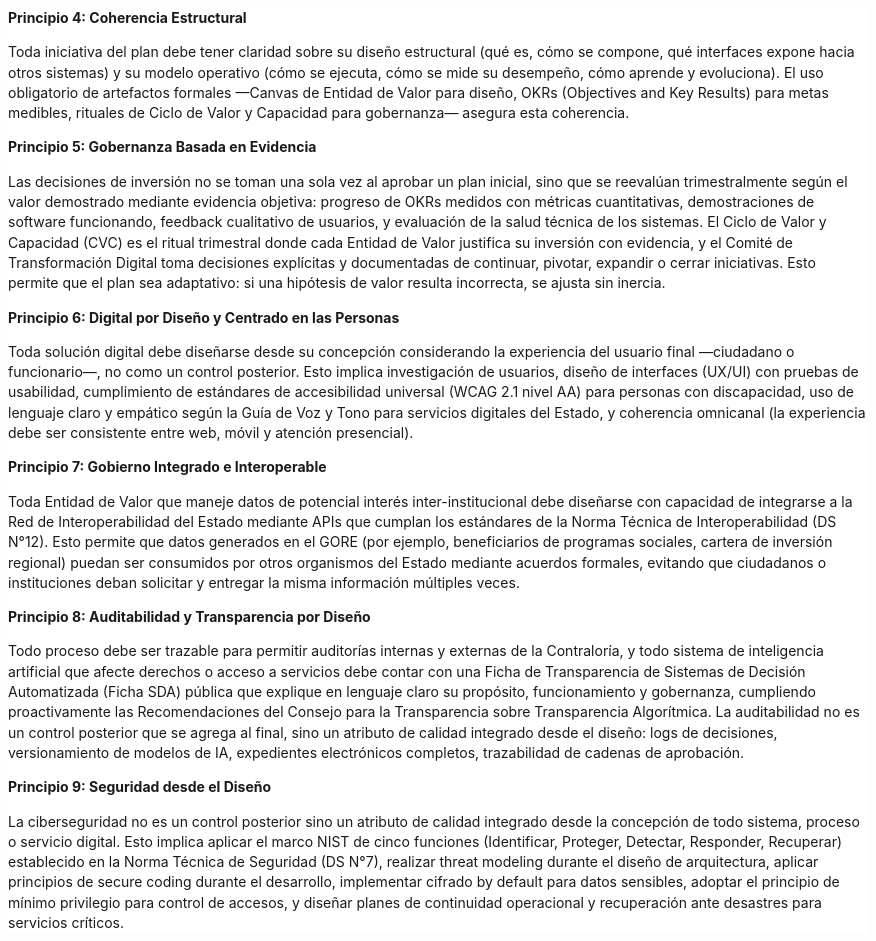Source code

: **Principio 4: Coherencia Estructural**

Toda iniciativa del plan debe tener claridad sobre su diseño estructural (qué es, cómo se compone, qué interfaces expone hacia otros sistemas) y su modelo operativo (cómo se ejecuta, cómo se mide su desempeño, cómo aprende y evoluciona). El uso obligatorio de artefactos formales —Canvas de Entidad de Valor para diseño, OKRs (Objectives and Key Results) para metas medibles, rituales de Ciclo de Valor y Capacidad para gobernanza— asegura esta coherencia.

**Principio 5: Gobernanza Basada en Evidencia**

Las decisiones de inversión no se toman una sola vez al aprobar un plan inicial, sino que se reevalúan trimestralmente según el valor demostrado mediante evidencia objetiva: progreso de OKRs medidos con métricas cuantitativas, demostraciones de software funcionando, feedback cualitativo de usuarios, y evaluación de la salud técnica de los sistemas. El Ciclo de Valor y Capacidad (CVC) es el ritual trimestral donde cada Entidad de Valor justifica su inversión con evidencia, y el Comité de Transformación Digital toma decisiones explícitas y documentadas de continuar, pivotar, expandir o cerrar iniciativas. Esto permite que el plan sea adaptativo: si una hipótesis de valor resulta incorrecta, se ajusta sin inercia.

**Principio 6: Digital por Diseño y Centrado en las Personas**

Toda solución digital debe diseñarse desde su concepción considerando la experiencia del usuario final —ciudadano o funcionario—, no como un control posterior. Esto implica investigación de usuarios, diseño de interfaces (UX/UI) con pruebas de usabilidad, cumplimiento de estándares de accesibilidad universal (WCAG 2.1 nivel AA) para personas con discapacidad, uso de lenguaje claro y empático según la Guía de Voz y Tono para servicios digitales del Estado, y coherencia omnicanal (la experiencia debe ser consistente entre web, móvil y atención presencial).

**Principio 7: Gobierno Integrado e Interoperable**

Toda Entidad de Valor que maneje datos de potencial interés inter-institucional debe diseñarse con capacidad de integrarse a la Red de Interoperabilidad del Estado mediante APIs que cumplan los estándares de la Norma Técnica de Interoperabilidad (DS N°12). Esto permite que datos generados en el GORE (por ejemplo, beneficiarios de programas sociales, cartera de inversión regional) puedan ser consumidos por otros organismos del Estado mediante acuerdos formales, evitando que ciudadanos o instituciones deban solicitar y entregar la misma información múltiples veces.

**Principio 8: Auditabilidad y Transparencia por Diseño**

Todo proceso debe ser trazable para permitir auditorías internas y externas de la Contraloría, y todo sistema de inteligencia artificial que afecte derechos o acceso a servicios debe contar con una Ficha de Transparencia de Sistemas de Decisión Automatizada (Ficha SDA) pública que explique en lenguaje claro su propósito, funcionamiento y gobernanza, cumpliendo proactivamente las Recomendaciones del Consejo para la Transparencia sobre Transparencia Algorítmica. La auditabilidad no es un control posterior que se agrega al final, sino un atributo de calidad integrado desde el diseño: logs de decisiones, versionamiento de modelos de IA, expedientes electrónicos completos, trazabilidad de cadenas de aprobación.

**Principio 9: Seguridad desde el Diseño**

La ciberseguridad no es un control posterior sino un atributo de calidad integrado desde la concepción de todo sistema, proceso o servicio digital. Esto implica aplicar el marco NIST de cinco funciones (Identificar, Proteger, Detectar, Responder, Recuperar) establecido en la Norma Técnica de Seguridad (DS N°7), realizar threat modeling durante el diseño de arquitectura, aplicar principios de secure coding durante el desarrollo, implementar cifrado by default para datos sensibles, adoptar el principio de mínimo privilegio para control de accesos, y diseñar planes de continuidad operacional y recuperación ante desastres para servicios críticos.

----------

Requirement: In which lines of the records does the word "interfaces" appear? Copy each of them.

Result of the exercise:
Toda iniciativa del plan debe tener claridad sobre su diseño estructural (qué es, cómo se compone, qué interfaces expone hacia otros sistemas) y su modelo operativo (cómo se ejecuta, cómo se mide su desempeño, cómo aprende y evoluciona). El uso obligatorio de artefactos formales —Canvas de Entidad de Valor para diseño, OKRs (Objectives and Key Results) para metas medibles, rituales de Ciclo de Valor y Capacidad para gobernanza— asegura esta coherencia.
Toda solución digital debe diseñarse desde su concepción considerando la experiencia del usuario final —ciudadano o funcionario—, no como un control posterior. Esto implica investigación de usuarios, diseño de interfaces (UX/UI) con pruebas de usabilidad, cumplimiento de estándares de accesibilidad universal (WCAG 2.1 nivel AA) para personas con discapacidad, uso de lenguaje claro y empático según la Guía de Voz y Tono para servicios digitales del Estado, y coherencia omnicanal (la experiencia debe ser consistente entre web, móvil y atención presencial).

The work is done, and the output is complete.